__Exercise text__
2010-08-29 Thread Robert McIntyre
I don't think two pases is enough.

What if a clojure file uses reflection (with macros of course) on a
compiled java file to generate classes, sort of like how lancet works
but generating classes instead of functions?

And then those classes are used from other clojure and java files.

Oh, and then another clojure file does the same reflection based junk
to make more classes, from the classes that were generated from the
first clojure file. These classes are, of course, used by other java
and clojure files.

In this case the only way I can think to compile everything (and sadly
I'm doing something like this on my current project in lieu of a
better way) is to:

try to compile all the java files first  (fail at some),
try to compile all the clojure files (fail at some),
try to compile all the java files (fail at some, but a little bit less
than the first time),

repeat until bytecode-level quiescence.

The clojure compiler and java compiler will at most have to be invoked
something like n times where n is the total number of source files in
the project in certain pathological conditions as above.  However, no
matter what crazy stuff they're doing, as long as there no circular
dependencies I think I can prove that this process will always make
progress and converge to a steady state. I can make a concrete example
of this condition if anyone's interested (at least I think I can!)

As wasteful as it sounds is it really that bad? If the compilers only
tried files that weren't already compiled and had minimal startup time
then this sort of oscillation can be continued until quiescence is
reached and will only take around the same time as single pass over
all files.

__Explore the material__
1. Translate this sentence from the post about compiling Clojure and Java files into Spanish: "And then those classes are used from other clojure and java files."
2. Reproduce the passage of the post about compiling Clojure and Java files from "try to compile all the java files first" to "until bytecode-level quiescence.".
3. Write the next part of the post about compiling Clojure and Java files, picking up after its final sentence.

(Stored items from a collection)
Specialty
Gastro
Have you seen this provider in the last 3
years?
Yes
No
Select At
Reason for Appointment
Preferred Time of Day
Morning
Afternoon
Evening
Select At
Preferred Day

__Results of the exercise__
1. Y luego esas clases se usan desde otros archivos de Clojure y Java.

2.
try to compile all the java files first  (fail at some),
try to compile all the clojure files (fail at some),
try to compile all the java files (fail at some, but a little bit less
than the first time),

repeat until bytecode-level quiescence.

3.
I've screwed around with this a lot and think that it would be a
triumph if clojure and java could be intermixed freely.  Then, there
are no barriers to rewriting just one piece of a tightly
interconnected java program in clojure for greater clarity/efficiency.
You can just replace one java file with one clojure file, and use a
java-clojure aware compiler instead of pure javac. I dream of the day
where you could do this in a streamlined way in eclipse, so that
everyone else on the project can focus on the concepts behind the
program, not trivial minutiae like compile order.

--Robert McIntyre

On Sun, Aug 29, 2010 at 4:46 PM, Meikel Brandmeyer m...@kotka.de wrote:
 Hi,

 Am 28.08.2010 um 19:09 schrieb Michał Marczyk:

 I'm sure I'm missing lots of things, but I'd love to know which, so --
 please let me know. :-)

 In fact, your two-pass scenario is probably the best you can get, since you 
 can define arbitrary classes in arbitrary namespaces. (Whether this is 
 advisable is a different question!) So any compiler trying to translate a 
 classname to a defining namespace must fail in general. This could only be 
 remedied by following a convention of one class per namespace which is quite 
 a restriction.

 Just scanning the source files will also fail, because classes might be 
 generated by macros. And macros might to depend on arbitrary functions 
 defined in the file. So they can only be expanded by loading the file and 
 executing the functions. Hence you cannot discover class generation in 
 general.

 So I would suspect that your two pass scenario is a strict limit.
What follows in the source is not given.